Numerical Simulation and Experimental Verification of Droplet Generation in Microfluidic Digital PCR Chip

Abstract

The generation of droplets is one of the most critical steps in the droplet digital polymerase chain reaction (ddPCR) procedure. In this study, the mechanism of droplet formation in microchannel structure and factors affecting droplet formation were studied. The physical field of laminar two-phase flow level was used to simulate the process of droplet generation through microfluidic technology. The effect of the parameters including flow rate, surface tension, and viscosity on the generated droplet size were evaluated by the simulation. After that, the microfluidic chip that has the same dimension as the simulation was then, fabricated and evaluated.

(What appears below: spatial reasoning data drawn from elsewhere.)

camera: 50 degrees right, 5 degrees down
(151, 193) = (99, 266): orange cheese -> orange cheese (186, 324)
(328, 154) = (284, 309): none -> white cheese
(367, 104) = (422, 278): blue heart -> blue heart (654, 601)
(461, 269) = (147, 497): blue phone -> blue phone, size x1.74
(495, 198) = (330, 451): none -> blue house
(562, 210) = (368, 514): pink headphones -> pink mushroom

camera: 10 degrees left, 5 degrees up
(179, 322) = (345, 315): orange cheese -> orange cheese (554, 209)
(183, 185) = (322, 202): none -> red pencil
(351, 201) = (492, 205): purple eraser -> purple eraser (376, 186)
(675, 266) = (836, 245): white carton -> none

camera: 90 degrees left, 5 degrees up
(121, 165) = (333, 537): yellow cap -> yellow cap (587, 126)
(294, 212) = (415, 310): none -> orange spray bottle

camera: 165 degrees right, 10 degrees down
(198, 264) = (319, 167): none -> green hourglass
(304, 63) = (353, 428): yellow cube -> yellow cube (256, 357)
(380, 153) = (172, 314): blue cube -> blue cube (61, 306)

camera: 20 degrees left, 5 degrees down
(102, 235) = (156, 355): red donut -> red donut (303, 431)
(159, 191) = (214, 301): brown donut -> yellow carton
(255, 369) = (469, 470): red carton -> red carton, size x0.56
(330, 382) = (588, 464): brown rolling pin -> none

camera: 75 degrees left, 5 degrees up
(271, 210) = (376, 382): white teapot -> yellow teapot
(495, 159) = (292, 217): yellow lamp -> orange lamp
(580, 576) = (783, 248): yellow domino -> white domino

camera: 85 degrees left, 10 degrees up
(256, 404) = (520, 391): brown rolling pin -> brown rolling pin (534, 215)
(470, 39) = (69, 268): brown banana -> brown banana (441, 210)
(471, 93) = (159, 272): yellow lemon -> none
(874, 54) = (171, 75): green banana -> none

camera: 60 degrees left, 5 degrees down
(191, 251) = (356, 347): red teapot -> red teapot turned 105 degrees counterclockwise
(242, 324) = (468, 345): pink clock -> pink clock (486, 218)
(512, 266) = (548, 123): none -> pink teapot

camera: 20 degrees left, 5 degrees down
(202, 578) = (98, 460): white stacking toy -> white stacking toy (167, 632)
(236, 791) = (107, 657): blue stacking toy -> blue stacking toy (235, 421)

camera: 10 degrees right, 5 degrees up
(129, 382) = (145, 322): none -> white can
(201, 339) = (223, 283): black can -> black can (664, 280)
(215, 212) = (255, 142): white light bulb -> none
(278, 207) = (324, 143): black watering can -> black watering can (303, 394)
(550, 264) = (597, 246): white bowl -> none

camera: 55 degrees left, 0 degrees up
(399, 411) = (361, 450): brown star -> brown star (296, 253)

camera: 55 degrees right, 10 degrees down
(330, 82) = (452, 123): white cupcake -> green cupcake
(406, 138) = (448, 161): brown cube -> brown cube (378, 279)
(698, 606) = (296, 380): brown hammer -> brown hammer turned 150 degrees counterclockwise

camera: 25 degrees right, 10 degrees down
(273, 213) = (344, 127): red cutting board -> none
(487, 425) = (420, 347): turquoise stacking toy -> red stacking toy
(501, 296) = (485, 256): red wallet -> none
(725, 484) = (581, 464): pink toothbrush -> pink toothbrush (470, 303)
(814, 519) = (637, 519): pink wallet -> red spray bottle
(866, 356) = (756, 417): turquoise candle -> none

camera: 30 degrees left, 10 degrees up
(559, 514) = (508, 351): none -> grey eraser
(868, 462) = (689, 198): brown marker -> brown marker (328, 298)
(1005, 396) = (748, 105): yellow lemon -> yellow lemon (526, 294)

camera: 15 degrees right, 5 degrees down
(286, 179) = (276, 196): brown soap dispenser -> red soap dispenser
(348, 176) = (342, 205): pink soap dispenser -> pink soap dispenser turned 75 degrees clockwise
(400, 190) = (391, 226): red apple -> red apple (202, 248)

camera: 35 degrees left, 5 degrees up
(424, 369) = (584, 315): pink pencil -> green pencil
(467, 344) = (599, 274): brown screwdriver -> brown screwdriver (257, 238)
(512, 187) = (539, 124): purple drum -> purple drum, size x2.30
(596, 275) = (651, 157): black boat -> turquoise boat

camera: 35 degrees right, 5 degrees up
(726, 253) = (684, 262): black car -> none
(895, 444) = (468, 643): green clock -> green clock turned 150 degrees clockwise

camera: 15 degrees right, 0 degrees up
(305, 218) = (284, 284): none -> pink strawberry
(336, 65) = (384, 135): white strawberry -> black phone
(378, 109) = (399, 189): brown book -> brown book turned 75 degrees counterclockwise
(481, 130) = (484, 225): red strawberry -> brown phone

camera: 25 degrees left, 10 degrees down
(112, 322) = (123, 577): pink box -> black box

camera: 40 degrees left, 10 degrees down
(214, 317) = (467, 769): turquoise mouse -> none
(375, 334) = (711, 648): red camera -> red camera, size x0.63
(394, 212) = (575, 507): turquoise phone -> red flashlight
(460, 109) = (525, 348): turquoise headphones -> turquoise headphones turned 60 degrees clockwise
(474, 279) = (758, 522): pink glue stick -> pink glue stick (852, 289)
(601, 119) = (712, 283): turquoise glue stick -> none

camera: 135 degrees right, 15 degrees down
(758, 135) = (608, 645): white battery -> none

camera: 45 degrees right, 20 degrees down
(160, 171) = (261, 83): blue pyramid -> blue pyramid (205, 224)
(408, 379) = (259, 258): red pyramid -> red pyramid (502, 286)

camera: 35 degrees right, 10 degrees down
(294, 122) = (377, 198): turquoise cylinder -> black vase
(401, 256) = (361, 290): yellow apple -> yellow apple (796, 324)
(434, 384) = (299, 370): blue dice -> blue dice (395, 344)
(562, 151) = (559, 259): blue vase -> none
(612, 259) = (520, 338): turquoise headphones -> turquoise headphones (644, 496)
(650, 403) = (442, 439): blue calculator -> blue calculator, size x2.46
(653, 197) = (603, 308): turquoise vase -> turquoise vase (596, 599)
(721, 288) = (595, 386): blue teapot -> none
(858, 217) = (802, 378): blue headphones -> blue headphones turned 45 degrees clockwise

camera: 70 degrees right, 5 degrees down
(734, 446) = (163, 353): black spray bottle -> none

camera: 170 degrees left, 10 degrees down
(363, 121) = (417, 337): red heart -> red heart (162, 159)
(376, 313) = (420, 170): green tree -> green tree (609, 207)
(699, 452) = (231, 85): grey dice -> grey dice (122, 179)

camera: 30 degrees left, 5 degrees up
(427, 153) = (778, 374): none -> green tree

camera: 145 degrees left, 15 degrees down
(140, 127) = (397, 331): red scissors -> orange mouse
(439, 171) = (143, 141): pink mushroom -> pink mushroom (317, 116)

The chip was made by conventional SU-8 photolithography and injection molding. The accuracy of the simulation was validated by comparing the generated droplets in the real scenario with the simulation result. The relative error (RE) between experimentally measured droplet diameter and simulation results under different flow rate, viscosity, surface tension and contact angle was found less than 3.5%, 1.8%, 1.4%, and 1.2%, respectively. Besides, the coefficient of variation (CV) of the droplet diameter was less than 1%, which indicates the experimental droplet generation was of high stability and reliability. This study provides not only fundamental information for the design and experiment of droplet generation by microfluidic technology but also a reliable and efficient investigation method in the ddPCR field.